Existing studies on constrained reinforcement learning (RL) may obtain a
well-performing policy in the training environment. However, when deployed in a
real environment, it may easily violate constraints that were originally
satisfied during training because there might be model mismatch between the
training and real environments. To address the above challenge, we formulate
the problem as constrained RL under model uncertainty, where the goal is to
learn a good policy that optimizes the reward and at the same time satisfy the
constraint under model mismatch.
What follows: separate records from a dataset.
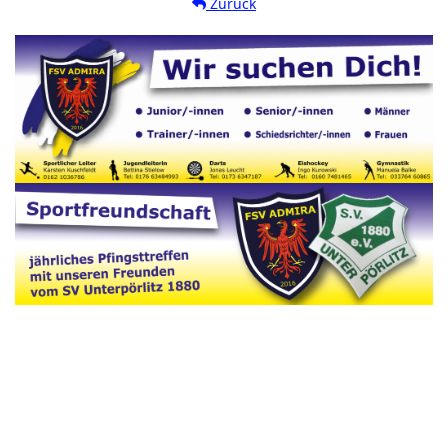
Zurück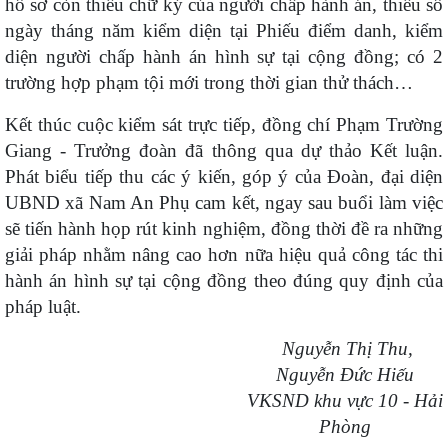
hồ sơ còn thiếu chữ ký của người chấp hành án, thiếu số
ngày tháng năm kiểm diện tại Phiếu điểm danh, kiểm
diện người chấp hành án hình sự tại cộng đồng; có 2
trường hợp phạm tội mới trong thời gian thử thách…
Kết thúc cuộc kiểm sát trực tiếp, đồng chí Phạm Trường
Giang - Trưởng đoàn đã thông qua dự thảo Kết luận.
Phát biểu tiếp thu các ý kiến, góp ý của Đoàn, đại diện
UBND xã Nam An Phụ cam kết, ngay sau buổi làm việc
sẽ tiến hành họp rút kinh nghiệm, đồng thời đề ra những
giải pháp nhằm nâng cao hơn nữa hiệu quả công tác thi
hành án hình sự tại cộng đồng theo đúng quy định của
pháp luật.
Nguyễn Thị Thu,
Nguyễn Đức Hiếu
VKSND khu vực 10 - Hải
Phòng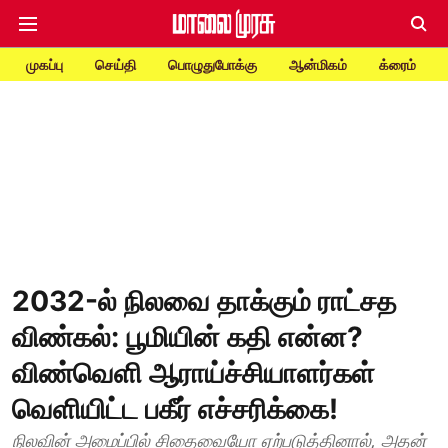
முகப்பு
செய்தி
பொழுதுபோக்கு
ஆன்மிகம்
க்ரைம்
2032-ல் நிலவை தாக்கும் ராட்சத
விண்கல்: பூமியின் கதி என்ன?
விண்வெளி ஆராய்ச்சியாளர்கள்
வெளியிட்ட பகீர் எச்சரிக்கை!
நிலவின் அமைப்பில் சிதைவையோ ஏற்படுத்தினால், அதன்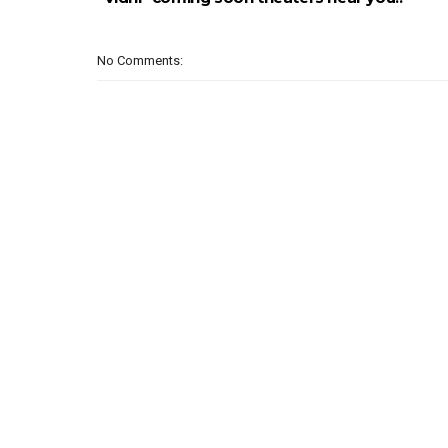
No Comments: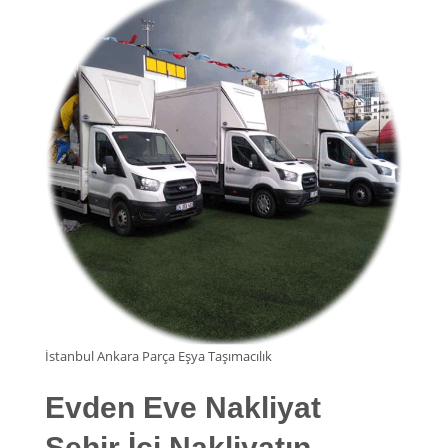
İstanbul Ankara Parça Eşya Taşımacılık
Evden Eve Nakliyat
Şehir İçi Nakliyatın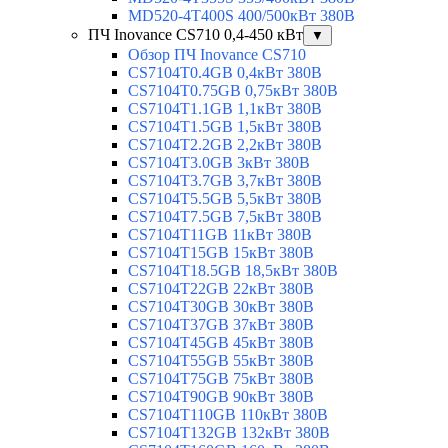
MD520-4T400S 400/500кВт 380В
ПЧ Inovance CS710 0,4-450 кВт
▼
Обзор ПЧ Inovance CS710
CS7104T0.4GB 0,4кВт 380В
CS7104T0.75GB 0,75кВт 380В
CS7104T1.1GB 1,1кВт 380В
CS7104T1.5GB 1,5кВт 380В
CS7104T2.2GB 2,2кВт 380В
CS7104T3.0GB 3кВт 380В
CS7104T3.7GB 3,7кВт 380В
CS7104T5.5GB 5,5кВт 380В
CS7104T7.5GB 7,5кВт 380В
CS7104T11GB 11кВт 380В
CS7104T15GB 15кВт 380В
CS7104T18.5GB 18,5кВт 380В
CS7104T22GB 22кВт 380В
CS7104T30GB 30кВт 380В
CS7104T37GB 37кВт 380В
CS7104T45GB 45кВт 380В
CS7104T55GB 55кВт 380В
CS7104T75GB 75кВт 380В
CS7104T90GB 90кВт 380В
CS7104T110GB 110кВт 380В
CS7104T132GB 132кВт 380В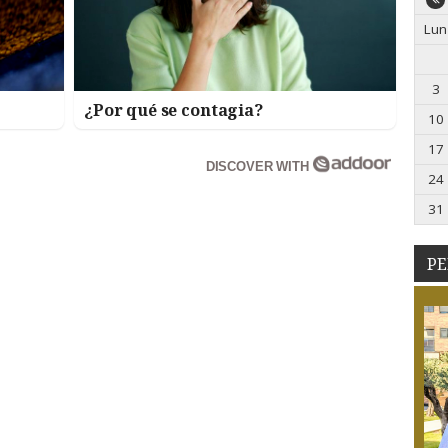
Lun
3
¿Por qué se contagia?
10
17
DISCOVER WITH
24
31
PE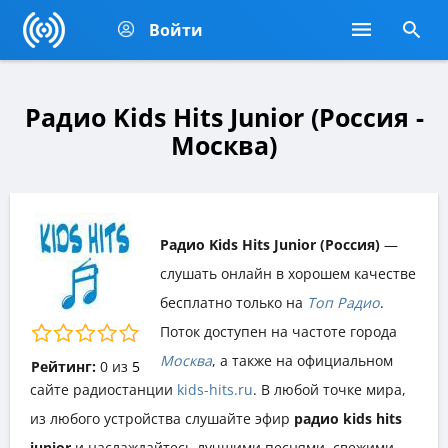
Войти
Радио Kids Hits Junior (Россия -
Москва)
Радио Kids Hits Junior (Россия)
—
слушать онлайн в хорошем качестве
бесплатно только на
Топ Радио
.
Поток доступен на частоте города
Москва
, а также на официальном
Рейтинг:
0
из
5
сайте радиостанции
kids-hits.ru
. В любой точке мира,
из любого устройства слушайте эфир
радио kids hits
junior
и наслаждайтесь лучшими песнями, свежими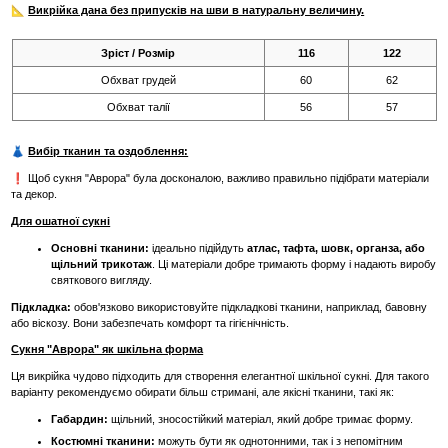
📐
Викрійка дана без припусків на шви в натуральну величину.
Зріст / Розмір
116
122
Обхват грудей
60
62
Обхват талії
56
57
👗
Вибір тканин та оздоблення:
❗ Щоб сукня "Аврора" була досконалою, важливо правильно підібрати матеріали
та декор.
Для ошатної сукні
Основні тканини:
ідеально підійдуть
атлас, тафта, шовк, органза, або
щільний трикотаж
. Ці матеріали добре тримають форму і надають виробу
святкового вигляду.
Підкладка:
обов'язково використовуйте підкладкові тканини, наприклад, бавовну
або віскозу. Вони забезпечать комфорт та гігієнічність.
Сукня "Аврора" як шкільна форма
Ця викрійка чудово підходить для створення елегантної шкільної сукні. Для такого
варіанту рекомендуємо обирати більш стримані, але якісні тканини, такі як:
Габардин:
щільний, зносостійкий матеріал, який добре тримає форму.
Костюмні тканини:
можуть бути як однотонними, так і з непомітним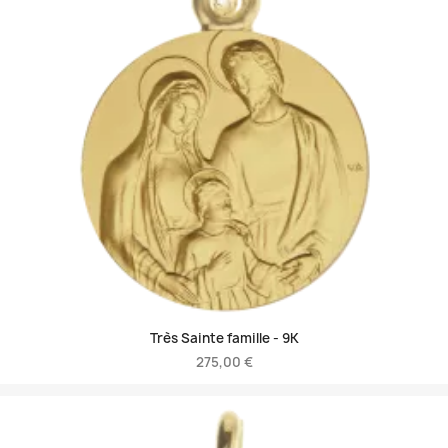
Très Sainte famille -
9K
275,00 €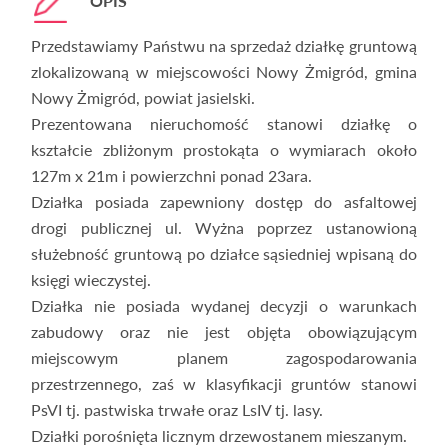
OPIS
Przedstawiamy Państwu na sprzedaż działkę gruntową
zlokalizowaną w miejscowości Nowy Żmigród, gmina
Nowy Żmigród, powiat jasielski.
Prezentowana nieruchomość stanowi działkę o
kształcie zbliżonym prostokąta o wymiarach około
127m x 21m i powierzchni ponad 23ara.
Działka posiada zapewniony dostęp do asfaltowej
drogi publicznej ul. Wyżna poprzez ustanowioną
służebność gruntową po działce sąsiedniej wpisaną do
księgi wieczystej.
Działka nie posiada wydanej decyzji o warunkach
zabudowy oraz nie jest objęta obowiązującym
miejscowym planem zagospodarowania
przestrzennego, zaś w klasyfikacji gruntów stanowi
PsVI tj. pastwiska trwałe oraz LsIV tj. lasy.
Działki porośnięta licznym drzewostanem mieszanym.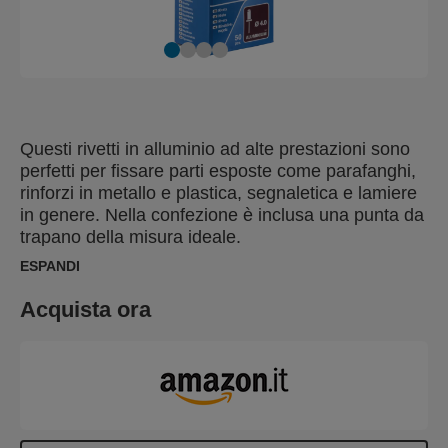
Questi rivetti in alluminio ad alte prestazioni sono
perfetti per fissare parti esposte come parafanghi,
rinforzi in metallo e plastica, segnaletica e lamiere
in genere. Nella confezione è inclusa una punta da
trapano della misura ideale.
ESPANDI
Acquista ora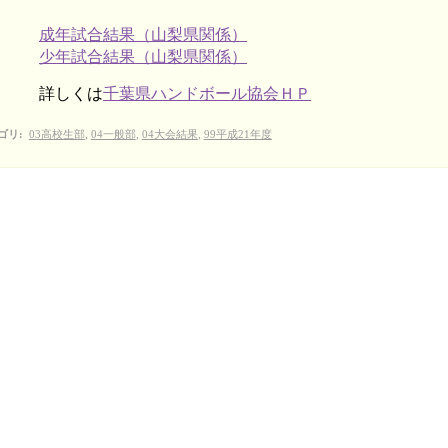
成年試合結果（山梨県関係）
少年試合結果（山梨県関係）
詳しくは
千葉県ハンドボール協会ＨＰ
ゴリ
:
03高校生部
,
04一般部
,
04大会結果
,
99平成21年度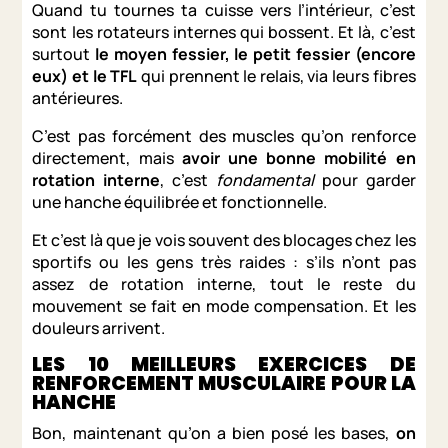
Quand tu tournes ta cuisse vers l’intérieur, c’est
sont les rotateurs internes qui bossent. Et là, c’est
surtout
le moyen fessier, le petit fessier (encore
eux) et le TFL
qui prennent le relais, via leurs fibres
antérieures.
C’est pas forcément des muscles qu’on renforce
directement, mais
avoir une bonne mobilité en
rotation interne
, c’est
fondamental
pour garder
une hanche équilibrée et fonctionnelle.
Et c’est là que je vois souvent des blocages chez les
sportifs ou les gens très raides : s’ils n’ont pas
assez de rotation interne, tout le reste du
mouvement se fait en mode compensation. Et les
douleurs arrivent.
LES 10 MEILLEURS EXERCICES DE
RENFORCEMENT MUSCULAIRE POUR LA
HANCHE
Bon, maintenant qu’on a bien posé les bases,
on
We develop a Robust Constrained Policy
Optimization (RCPO) algorithm, which is the first algorithm that applies to
large/continuous state space and has theoretical guarantees on worst-case
reward improvement and constraint violation at each iteration during the
training. We demonstrate the effectiveness of our algorithm on a set of RL
tasks with constraints.

在训练环境下，现有的关于约束强化学习（RL）的研究可能可以获得良好的策略。然而，在真实环境中部署时，由于训练与真实环境之间可能存在模型不匹配，它可能很容易违反最初满足的约束。为了解决上述挑战，我们将问题形式化为模型不确定性下的约束强化学习，即旨在学习一个能够优化奖励并同时满足模型不匹配下的约束的良好策略。我们提出了一种名为鲁棒约束策略优化（RCPO）的算法，这是一种适用于大型 / 连续状态空间且在训练期间每次迭代都具有最坏情况奖励改进和约束违规的理论保证的算法。我们在一组具有约束条件的强化学习任务上展示了我们算法的有效性。